=== 指示 ===
山行記録のうち、「会山行ku-ninn43」から「にはトレース跡も残っていた。」までの箇所を、一字も変えずに書き写してください。

━━━━━ 本文抜粋

折居山〜松平山〜山葵山

会山行ku-ninn43
【日時】200821011日(日・祝)
【メンバー】2
【天候】曇り/晴れ
【山域】五頭山塊
【地形図】天王・出湯
【時間記録】<2/10>砂防ダム9:16 − 尾根10:00 − 小休止10:3510:40 − 小休止(610P11:4111:56 − 折居山13:0713:26 − 金鉢山13:37 − テン場(910P)14:36
<2/11>テン場8:57 − 松平山9:309:37 − 小休止(885P) − 山葵山10:51〜 14:14 − 虚空蔵山への稜線鞍部15:3315:41 − えん堤16:26 − 砂防ダム16:57


 思いがけず折居山から山葵山への縦走が決行できることとなった。天気予報も曇りで、荒れる心配はなさそうだ。今回も砂防ダムまで車が入り、そこから歩き始める。前日からの入山者がいるようで、車が一台止まっており、林道にはトレース跡も残っていた。

━━━━━━━━━━
━━━━━ 提供項目

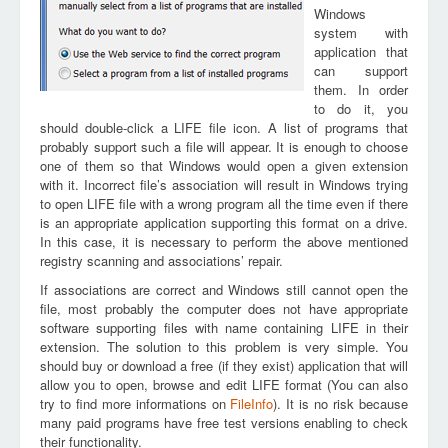
Windows
system with
application that
can support
them. In order
to do it, you
should double-click a LIFE file icon. A list of programs that
probably support such a file will appear. It is enough to choose
one of them so that Windows would open a given extension
with it. Incorrect file’s association will result in Windows trying
to open LIFE file with a wrong program all the time even if there
is an appropriate application supporting this format on a drive.
In this case, it is necessary to perform the above mentioned
registry scanning and associations’ repair.
If associations are correct and Windows still cannot open the
file, most probably the computer does not have appropriate
software supporting files with name containing LIFE in their
extension. The solution to this problem is very simple. You
should buy or download a free (if they exist) application that will
allow you to open, browse and edit LIFE format (You can also
try to find more informations on
FileInfo
). It is no risk because
many paid programs have free test versions enabling to check
their functionality.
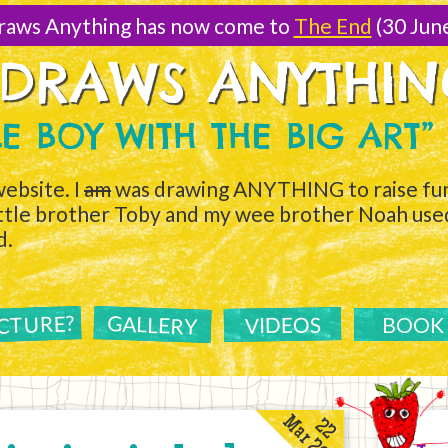
raws Anything has now come to
The End
(30 Jun
 DRAWS ANYTHI
TLE BOY WITH THE BIG ART”
ebsite. I
am
was drawing ANYTHING to raise fun
ittle brother Toby and my wee brother Noah used 
d.
ICTURE?
GALLERY
VIDEOS
BOOK
Mar 2011
22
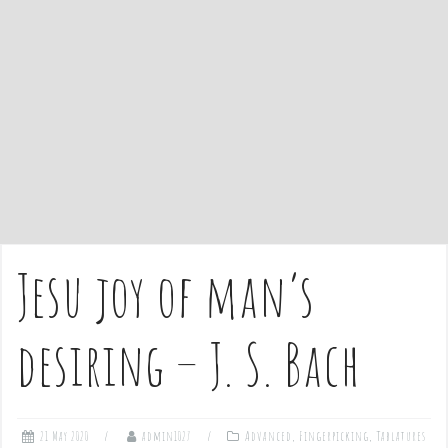
e
n
t
Jesu joy of man’s
desiring – J. S. Bach
21 May 2020
admin1027
Advanced
,
Fingerpicking
,
Tablatures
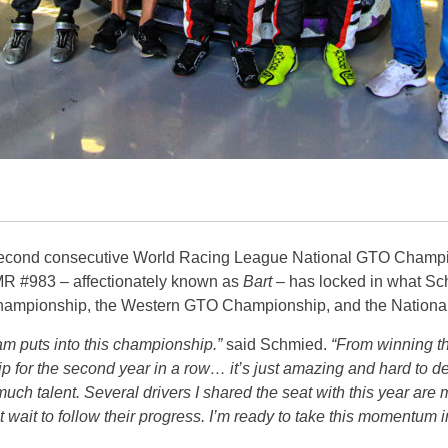
second consecutive World Racing League National GTO Champio
 #983 – affectionately known as
Bart
– has locked in what Sc
 Championship, the Western GTO Championship, and the Natio
team puts into this championship.”
said Schmied.
“From winning the
 for the second year in a row… it’s just amazing and hard to 
much talent. Several drivers I shared the seat with this year are 
wait to follow their progress. I’m ready to take this momentum i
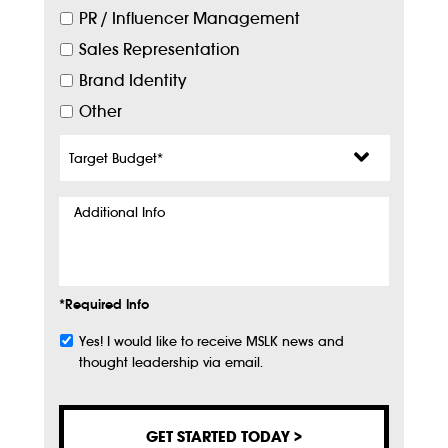
PR / Influencer Management
Sales Representation
Brand Identity
Other
Target
Budget
*
Additional
Info
*Required Info
Yes! I would like to receive MSLK news and
Subscribe
thought leadership via email.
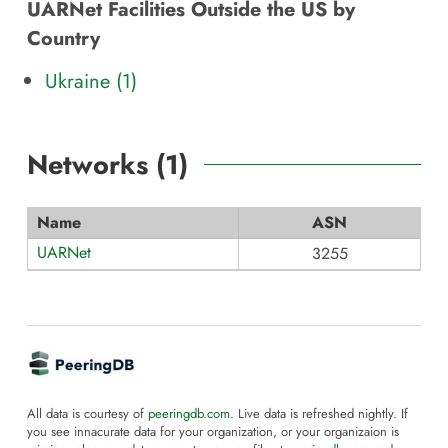
UARNet Facilities Outside the US by
Country
Ukraine (1)
Networks (
1
)
Name
ASN
UARNet
3255
All data is courtesy of
peeringdb.com
. Live data is refreshed nightly. If
you see innacurate data for your organization, or your organizaion is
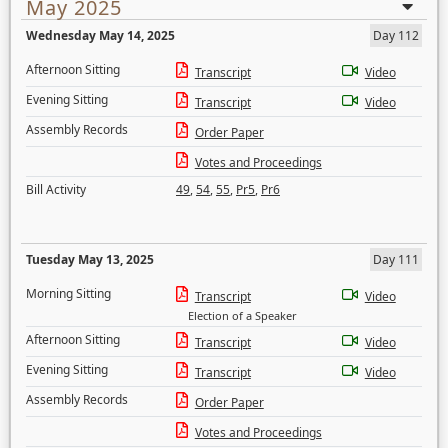
May 2025
Wednesday May 14, 2025
Day 112
Afternoon Sitting
Transcript
Video
Evening Sitting
Transcript
Video
Assembly Records
Order Paper
Votes and Proceedings
Bill Activity
49
,
54
,
55
,
Pr5
,
Pr6
Tuesday May 13, 2025
Day 111
Morning Sitting
Transcript
Video
Election of a Speaker
Afternoon Sitting
Transcript
Video
Evening Sitting
Transcript
Video
Assembly Records
Order Paper
Votes and Proceedings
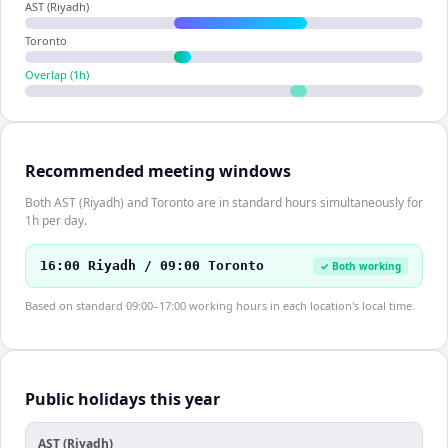
AST (Riyadh)
Toronto
Overlap (
1
h)
Recommended meeting windows
Both AST (Riyadh) and Toronto are in standard hours simultaneously for
1h per day.
16:00 Riyadh / 09:00 Toronto
✓ Both working
Based on standard 09:00–17:00 working hours in each location's local time.
Public holidays this year
AST (Riyadh)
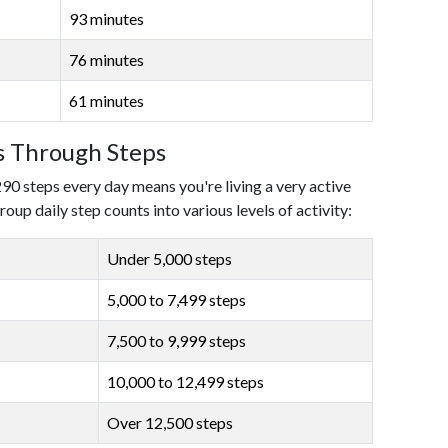
93 minutes
76 minutes
61 minutes
ls Through Steps
290 steps every day means you're living a very active
roup daily step counts into various levels of activity:
Under 5,000 steps
5,000 to 7,499 steps
7,500 to 9,999 steps
10,000 to 12,499 steps
Over 12,500 steps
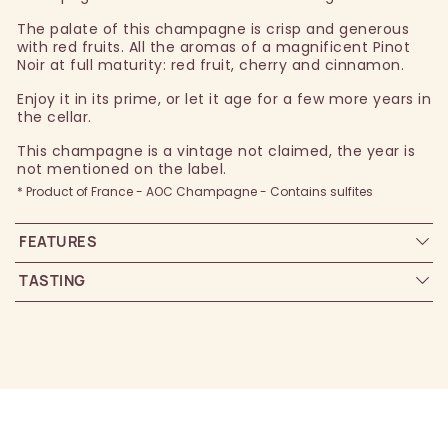
The palate of this champagne is crisp and generous
with red fruits. All the aromas of a magnificent Pinot
Noir at full maturity: red fruit, cherry and cinnamon.
Enjoy it in its prime, or let it age for a few more years in
the cellar.
This champagne is a vintage not claimed, the year is
not mentioned on the label.
* Product of France - AOC Champagne - Contains sulfites
FEATURES
TASTING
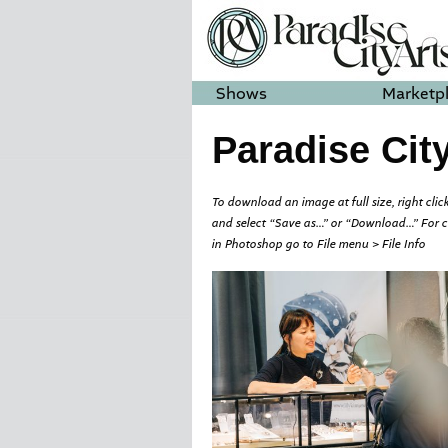
Shows
Marketp
Paradise Cit
To download an image at full size, right click
and select “Save as…” or “Download…” For 
in Photoshop go to File menu > File Info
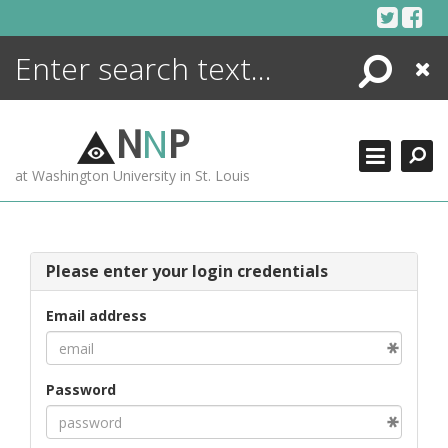
Skip
to
content
Search
Close
ENCYCLOPEDIA
LIBRARY
N
N
P
WHAT'S NEW
at Washington University in St. Louis
MORE +
ADVANCED SEARCHING
Please enter your login credentials
Email address
Password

━━━━━━━━━━

=== 演習の結果 ===
会山行ku-ninn43
【日時】200821011日(日・祝)
【メンバー】2
【天候】曇り/晴れ
【山域】五頭山塊
【地形図】天王・出湯
【時間記録】<2/10>砂防ダム9:16 − 尾根10:00 − 小休止10:3510:40 − 小休止(610P11:4111:56 − 折居山13:0713:26 − 金鉢山13:37 − テン場(910P)14:36
<2/11>テン場8:57 − 松平山9:309:37 − 小休止(885P) − 山葵山10:51〜 14:14 − 虚空蔵山への稜線鞍部15:3315:41 − えん堤16:26 − 砂防ダム16:57


 思いがけず折居山から山葵山への縦走が決行できることとなった。天気予報も曇りで、荒れる心配はなさそうだ。今回も砂防ダムまで車が入り、そこから歩き始める。前日からの入山者がいるようで、車が一台止まっており、林道にはトレース跡も残っていた。